This trilogy has been on my TBR for a while and I’ll be honest, it wasn’t high on my list. I’m guilty of judging a book by its cover, and this one just didn’t appeal to me. That was my mistake. I finished the first book in one day. It was that good. Something about Ashley’s story pulled me in from the very first page and I was compelled to follow and understand her journey to healing. I’ve been rooting for her the whole way.
So many wonderful things about Ashley’s story resonate with absolute authenticity. You always hear the adage, “write what you know.” Clearly, this author has had experience dealing with abuse and recovery. Her passion for the victims of such tragic experiences oozes from the page.
However, some of the sub-plots explored just don't have that same level of authenticity as Ashley’s personal story. I appreciate the author’s attempt to address other social issues such as racism and equality—and it is done well—but it pales in comparison to the central story of Ashley’s journey. I found myself wishing the author would stay focused on Ashley.
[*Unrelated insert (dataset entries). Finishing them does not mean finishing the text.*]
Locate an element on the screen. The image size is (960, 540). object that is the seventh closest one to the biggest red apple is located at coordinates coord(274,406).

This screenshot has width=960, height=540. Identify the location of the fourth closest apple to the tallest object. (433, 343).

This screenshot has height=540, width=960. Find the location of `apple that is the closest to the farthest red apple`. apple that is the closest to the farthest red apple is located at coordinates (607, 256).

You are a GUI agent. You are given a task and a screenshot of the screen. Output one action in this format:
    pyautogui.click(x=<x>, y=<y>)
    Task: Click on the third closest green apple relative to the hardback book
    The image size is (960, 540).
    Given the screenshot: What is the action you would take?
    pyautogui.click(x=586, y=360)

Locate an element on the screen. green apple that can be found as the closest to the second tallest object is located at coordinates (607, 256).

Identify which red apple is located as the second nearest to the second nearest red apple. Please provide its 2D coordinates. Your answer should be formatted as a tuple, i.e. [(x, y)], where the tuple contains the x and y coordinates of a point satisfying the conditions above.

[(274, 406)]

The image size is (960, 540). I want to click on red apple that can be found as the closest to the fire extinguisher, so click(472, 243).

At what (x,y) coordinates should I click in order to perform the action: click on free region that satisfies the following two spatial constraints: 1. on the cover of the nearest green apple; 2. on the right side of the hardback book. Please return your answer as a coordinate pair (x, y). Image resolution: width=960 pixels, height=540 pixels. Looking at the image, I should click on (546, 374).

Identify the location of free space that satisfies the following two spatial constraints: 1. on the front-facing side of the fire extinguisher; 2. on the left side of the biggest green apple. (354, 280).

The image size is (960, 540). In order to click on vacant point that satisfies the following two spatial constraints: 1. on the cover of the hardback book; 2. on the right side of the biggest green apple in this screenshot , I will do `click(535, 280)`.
Specifically, the racial issues addressed come across as the stereotypical struggles one would think of happening in the southern United States during the Civil Rights movement fifty years ago, and not the more contemporary issues going on in the US today. The differences between the two paths of the story just don’t mesh quite as well as they could have.
Despite the minor issues mentioned, I still couldn’t put it down. Courage in Patience took me by surprise and I am eager to continue with Ashley’s struggle in book two, Hope in Patience.
This story is a must read for any young reader. The message of hope and perseverance in the face of an unimaginable hell will inspire all ages. Whether the reader is a victim of abuse or knows someone who is a victim, Courage in Patience will speak to them and show them that everyone is going through something and no one is alone.